The MCAS is designed to only activate when the wing flaps are retracted after take-off and the aircraft has gained altitude. However, it is speculated this system may have played a part in both accidents.
Following the Lion Air crash in October 2018, which killed 189 people, it was reported that the addition of the MCAS flight-control system had not been adequately explained to pilots, possibly making them ill-prepared if it were to activate during flight. At the time, Boeing denied the company had “intentionally withheld” information about the new system.
According to digital aviation publication Air Current, citing an internal Boeing memo, company CEO, Dennis Muilenburg told staff the “relevant function of MCAS is described in the Flight Crew Operations Manual.”
“We routinely engage with customers about how to operate our airplanes safely,” Muilenburg said in the memo, according to an Air Current report.
But pilots flying the aircraft for SouthWest Airlines were reported to have been told that it was likely they would never see the system at work as it operates in situations where the aircraft is under relatively high load and near stall.

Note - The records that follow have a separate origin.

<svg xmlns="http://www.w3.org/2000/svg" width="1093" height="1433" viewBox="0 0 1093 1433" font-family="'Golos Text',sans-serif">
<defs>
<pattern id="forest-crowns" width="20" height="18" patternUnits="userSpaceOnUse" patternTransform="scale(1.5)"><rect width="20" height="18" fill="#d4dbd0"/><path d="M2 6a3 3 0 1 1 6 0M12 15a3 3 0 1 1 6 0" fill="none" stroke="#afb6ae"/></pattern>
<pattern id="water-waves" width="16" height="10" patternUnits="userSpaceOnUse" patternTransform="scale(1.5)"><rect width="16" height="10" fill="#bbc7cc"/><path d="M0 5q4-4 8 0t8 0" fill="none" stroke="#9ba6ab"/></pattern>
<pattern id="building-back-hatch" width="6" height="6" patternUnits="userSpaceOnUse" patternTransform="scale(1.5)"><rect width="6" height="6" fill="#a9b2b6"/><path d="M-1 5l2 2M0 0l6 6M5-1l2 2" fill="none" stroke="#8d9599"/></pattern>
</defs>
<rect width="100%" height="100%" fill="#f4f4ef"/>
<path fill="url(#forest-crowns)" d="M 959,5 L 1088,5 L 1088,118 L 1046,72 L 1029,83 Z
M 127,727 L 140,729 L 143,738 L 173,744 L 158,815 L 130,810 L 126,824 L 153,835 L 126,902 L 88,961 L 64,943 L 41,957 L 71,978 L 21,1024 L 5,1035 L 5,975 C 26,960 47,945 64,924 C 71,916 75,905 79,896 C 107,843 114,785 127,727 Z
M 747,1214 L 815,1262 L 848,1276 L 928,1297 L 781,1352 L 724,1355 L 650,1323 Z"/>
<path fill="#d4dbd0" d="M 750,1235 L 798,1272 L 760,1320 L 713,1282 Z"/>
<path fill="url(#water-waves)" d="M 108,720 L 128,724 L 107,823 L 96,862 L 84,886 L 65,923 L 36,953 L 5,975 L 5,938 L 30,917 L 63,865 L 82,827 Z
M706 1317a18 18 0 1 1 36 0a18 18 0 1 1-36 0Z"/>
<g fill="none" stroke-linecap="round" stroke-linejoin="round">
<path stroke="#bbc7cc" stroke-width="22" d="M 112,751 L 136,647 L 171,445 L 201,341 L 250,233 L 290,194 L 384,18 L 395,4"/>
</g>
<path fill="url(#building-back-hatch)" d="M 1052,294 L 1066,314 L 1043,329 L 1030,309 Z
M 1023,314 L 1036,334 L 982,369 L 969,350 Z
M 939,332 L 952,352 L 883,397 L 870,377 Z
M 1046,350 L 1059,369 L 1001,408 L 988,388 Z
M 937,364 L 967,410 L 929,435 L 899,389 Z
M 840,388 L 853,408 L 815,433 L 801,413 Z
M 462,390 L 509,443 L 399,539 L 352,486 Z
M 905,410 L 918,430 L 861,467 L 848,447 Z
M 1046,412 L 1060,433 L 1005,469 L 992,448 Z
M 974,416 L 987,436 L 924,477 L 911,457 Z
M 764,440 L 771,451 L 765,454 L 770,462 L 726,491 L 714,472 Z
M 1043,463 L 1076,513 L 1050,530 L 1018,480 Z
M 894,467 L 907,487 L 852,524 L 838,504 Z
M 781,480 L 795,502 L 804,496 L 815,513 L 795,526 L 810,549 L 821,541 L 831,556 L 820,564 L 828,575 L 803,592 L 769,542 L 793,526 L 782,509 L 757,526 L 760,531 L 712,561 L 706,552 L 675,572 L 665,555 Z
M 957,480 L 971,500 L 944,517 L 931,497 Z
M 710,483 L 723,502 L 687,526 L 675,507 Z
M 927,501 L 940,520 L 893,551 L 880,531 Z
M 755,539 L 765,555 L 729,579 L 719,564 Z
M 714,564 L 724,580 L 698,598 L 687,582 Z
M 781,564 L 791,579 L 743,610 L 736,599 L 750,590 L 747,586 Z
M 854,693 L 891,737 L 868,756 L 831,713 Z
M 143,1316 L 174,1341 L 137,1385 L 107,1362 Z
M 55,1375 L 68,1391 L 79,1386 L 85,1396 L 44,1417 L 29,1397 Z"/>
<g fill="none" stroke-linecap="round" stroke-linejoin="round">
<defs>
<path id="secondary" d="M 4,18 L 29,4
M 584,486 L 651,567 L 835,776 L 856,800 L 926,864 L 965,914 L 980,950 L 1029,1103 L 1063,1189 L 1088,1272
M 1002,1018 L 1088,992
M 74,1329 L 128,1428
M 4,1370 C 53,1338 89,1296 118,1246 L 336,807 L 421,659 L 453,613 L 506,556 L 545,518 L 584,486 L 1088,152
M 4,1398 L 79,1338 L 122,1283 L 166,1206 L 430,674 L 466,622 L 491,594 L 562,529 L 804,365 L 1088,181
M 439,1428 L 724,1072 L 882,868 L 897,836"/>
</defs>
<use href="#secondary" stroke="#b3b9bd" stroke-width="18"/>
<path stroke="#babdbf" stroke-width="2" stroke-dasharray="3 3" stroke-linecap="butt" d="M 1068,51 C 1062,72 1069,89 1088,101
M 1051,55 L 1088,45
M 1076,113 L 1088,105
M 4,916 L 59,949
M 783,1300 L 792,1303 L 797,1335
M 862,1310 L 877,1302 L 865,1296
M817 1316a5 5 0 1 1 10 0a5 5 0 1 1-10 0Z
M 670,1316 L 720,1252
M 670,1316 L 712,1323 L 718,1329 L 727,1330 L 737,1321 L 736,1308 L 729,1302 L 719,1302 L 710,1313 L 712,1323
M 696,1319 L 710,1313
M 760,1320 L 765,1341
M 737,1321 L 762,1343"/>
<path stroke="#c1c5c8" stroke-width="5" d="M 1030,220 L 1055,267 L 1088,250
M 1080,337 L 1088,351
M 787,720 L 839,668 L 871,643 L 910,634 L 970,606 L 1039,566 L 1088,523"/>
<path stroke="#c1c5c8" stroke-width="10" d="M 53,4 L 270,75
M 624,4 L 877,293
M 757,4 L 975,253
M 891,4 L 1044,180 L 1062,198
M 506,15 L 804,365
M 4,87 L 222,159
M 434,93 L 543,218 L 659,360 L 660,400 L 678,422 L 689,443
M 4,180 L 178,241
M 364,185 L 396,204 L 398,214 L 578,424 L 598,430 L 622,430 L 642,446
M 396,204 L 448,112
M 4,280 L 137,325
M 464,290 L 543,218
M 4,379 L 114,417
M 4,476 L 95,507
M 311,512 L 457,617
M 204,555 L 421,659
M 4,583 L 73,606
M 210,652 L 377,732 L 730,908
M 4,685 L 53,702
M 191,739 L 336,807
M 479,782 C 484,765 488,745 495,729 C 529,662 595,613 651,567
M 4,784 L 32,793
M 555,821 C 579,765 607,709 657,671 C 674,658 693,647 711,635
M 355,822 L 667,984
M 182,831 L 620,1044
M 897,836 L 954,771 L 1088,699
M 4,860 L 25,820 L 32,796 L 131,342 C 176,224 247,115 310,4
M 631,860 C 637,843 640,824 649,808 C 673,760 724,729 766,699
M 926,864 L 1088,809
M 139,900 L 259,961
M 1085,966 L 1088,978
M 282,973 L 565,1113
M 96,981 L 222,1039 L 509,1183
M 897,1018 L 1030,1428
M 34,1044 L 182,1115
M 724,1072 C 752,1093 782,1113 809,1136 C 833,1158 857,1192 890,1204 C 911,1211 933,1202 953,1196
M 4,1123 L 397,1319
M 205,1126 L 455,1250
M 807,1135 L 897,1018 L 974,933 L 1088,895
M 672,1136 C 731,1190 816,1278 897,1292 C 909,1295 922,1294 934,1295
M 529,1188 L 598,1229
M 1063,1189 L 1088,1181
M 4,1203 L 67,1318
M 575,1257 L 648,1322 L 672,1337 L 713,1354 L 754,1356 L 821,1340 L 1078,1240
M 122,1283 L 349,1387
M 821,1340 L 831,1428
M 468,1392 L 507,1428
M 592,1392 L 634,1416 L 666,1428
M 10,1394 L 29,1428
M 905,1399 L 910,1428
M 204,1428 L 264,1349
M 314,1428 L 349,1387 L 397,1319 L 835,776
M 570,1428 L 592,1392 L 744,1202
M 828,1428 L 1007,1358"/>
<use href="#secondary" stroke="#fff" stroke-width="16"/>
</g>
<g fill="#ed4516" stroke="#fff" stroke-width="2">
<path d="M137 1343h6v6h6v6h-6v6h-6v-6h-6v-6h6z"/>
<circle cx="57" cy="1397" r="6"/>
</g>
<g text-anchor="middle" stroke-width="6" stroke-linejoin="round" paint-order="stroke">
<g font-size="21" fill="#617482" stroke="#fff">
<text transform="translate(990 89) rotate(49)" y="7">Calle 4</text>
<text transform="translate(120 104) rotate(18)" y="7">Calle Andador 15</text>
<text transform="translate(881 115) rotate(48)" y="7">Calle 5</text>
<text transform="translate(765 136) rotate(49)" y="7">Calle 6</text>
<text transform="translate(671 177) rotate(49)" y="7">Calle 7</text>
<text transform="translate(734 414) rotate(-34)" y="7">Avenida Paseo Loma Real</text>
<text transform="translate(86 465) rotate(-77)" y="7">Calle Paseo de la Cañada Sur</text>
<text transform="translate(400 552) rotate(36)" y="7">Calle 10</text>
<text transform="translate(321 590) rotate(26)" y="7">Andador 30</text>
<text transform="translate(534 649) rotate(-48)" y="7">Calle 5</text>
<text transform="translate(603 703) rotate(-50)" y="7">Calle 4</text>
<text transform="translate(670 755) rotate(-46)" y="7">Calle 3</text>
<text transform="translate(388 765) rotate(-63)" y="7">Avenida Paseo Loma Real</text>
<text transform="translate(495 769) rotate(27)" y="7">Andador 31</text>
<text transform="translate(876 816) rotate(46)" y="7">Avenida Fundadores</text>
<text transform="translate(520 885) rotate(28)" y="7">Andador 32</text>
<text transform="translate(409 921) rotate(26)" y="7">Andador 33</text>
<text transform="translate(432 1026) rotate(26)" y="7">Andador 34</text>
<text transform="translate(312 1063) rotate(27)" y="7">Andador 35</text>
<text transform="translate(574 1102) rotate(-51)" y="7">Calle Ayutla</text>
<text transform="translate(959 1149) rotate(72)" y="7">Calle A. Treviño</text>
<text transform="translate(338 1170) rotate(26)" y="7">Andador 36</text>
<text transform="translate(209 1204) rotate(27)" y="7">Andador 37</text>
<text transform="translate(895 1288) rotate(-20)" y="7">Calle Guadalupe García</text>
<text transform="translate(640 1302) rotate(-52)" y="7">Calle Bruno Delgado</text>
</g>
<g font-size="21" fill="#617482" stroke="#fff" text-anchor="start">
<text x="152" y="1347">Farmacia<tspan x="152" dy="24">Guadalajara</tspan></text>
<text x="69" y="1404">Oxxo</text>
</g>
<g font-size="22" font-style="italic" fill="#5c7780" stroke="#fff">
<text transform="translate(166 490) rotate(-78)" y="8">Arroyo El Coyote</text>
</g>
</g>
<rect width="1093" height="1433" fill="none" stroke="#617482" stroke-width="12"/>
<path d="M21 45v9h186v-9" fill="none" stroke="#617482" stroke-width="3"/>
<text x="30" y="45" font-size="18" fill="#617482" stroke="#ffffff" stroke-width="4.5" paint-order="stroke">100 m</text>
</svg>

Air Current, citing a Q&A document provided to pilots at SouthWest Airlines, said staff were told this was why “Boeing did not include an MCAS description in its Flight Crew Operations Manual”. In the wake of the Lion Air crash, Boeing stepped up its efforts to make pilots familiar with the new system, but the relations between to two companies soured, with Lion Air threatening to cancel billions of dollars of orders.
By the end of January this year, Boeing had delivered 350 of the new jets to customers, with another 4,661 on order.